Southwest has had a pretty smooth service rollout here in Hawaii. However, it looks like their ambitious schedule can’t be sustained. In fact, Southwest is being forced to slow Hawaii ambitions due to factors out of their control.
Under its original plan, Southwest hoped to launch flights from San Diego and Sacramento soon after the Oakland rollout. But, three months since Southwest began its highly anticipated Hawaii service, still no signs of flights from San Diego or Sacramento. The reason for the delay, it turns out, has nothing to do with the Airline’s strategy, but it’s lack of planes.
As we all know, the tragic loss of two Boeing 737 MAX aircraft in a short period triggered the grounding of the global fleet. Southwest took delivery of 34 of these aircraft before the ground, and now they’re virtually useless. Of course, that’s a MAJOR issue for Southwest because the MAX is an essential component of their Hawaii strategy. Plus, Southwest suddenly has 34 fewer planes that they thought they did, so there’s that issue too.
Recertification Isn’t the Only Obstacle
The FAA rectifying the MAX to fly and Southwest conducting the necessary changes to the aircraft isn’t the Airline’s only obstacle, though. Southwest has not done ETOPS certification for the MAX yet too. So, once the aircraft is ready to fly again, Southwest needs to obtain that crucial certification before they can begin flying the MAX to Hawaii. How long will that take? If they didn’t begin certification before the grounding, it could easily take another 12 to 18 months.

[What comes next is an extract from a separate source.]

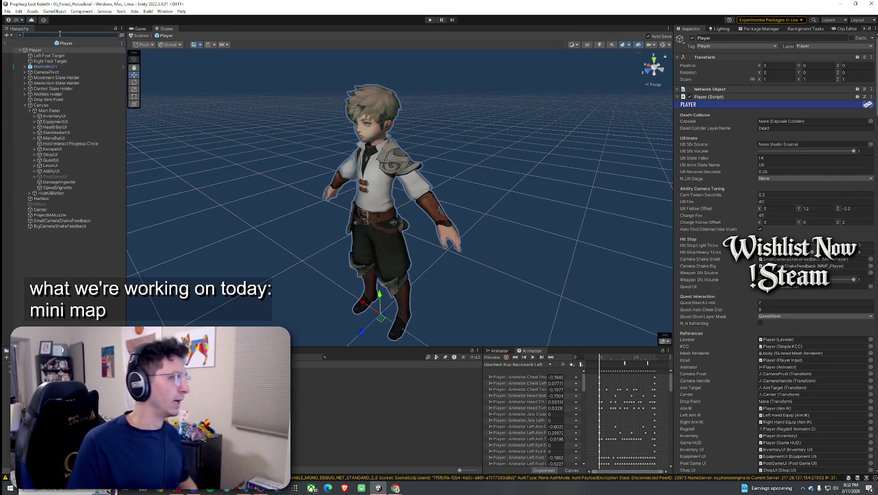
text(Icon)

Southwest Being Forced to Slow Hawaii Ambitions, Final Thoughts
Southwest ramped up operations in Honolulu QUICK. Their aircraft are a common sight around HNL now and seems sudden to many of us here. But, I guess we’ll have to wait to see their presence grow further. And I sincerely hope this roadblock doesn’t impact future plans too much either. Especially regarding their announced Hilo and speculative Vegas service, as those are two routes that are in desparate need of competition.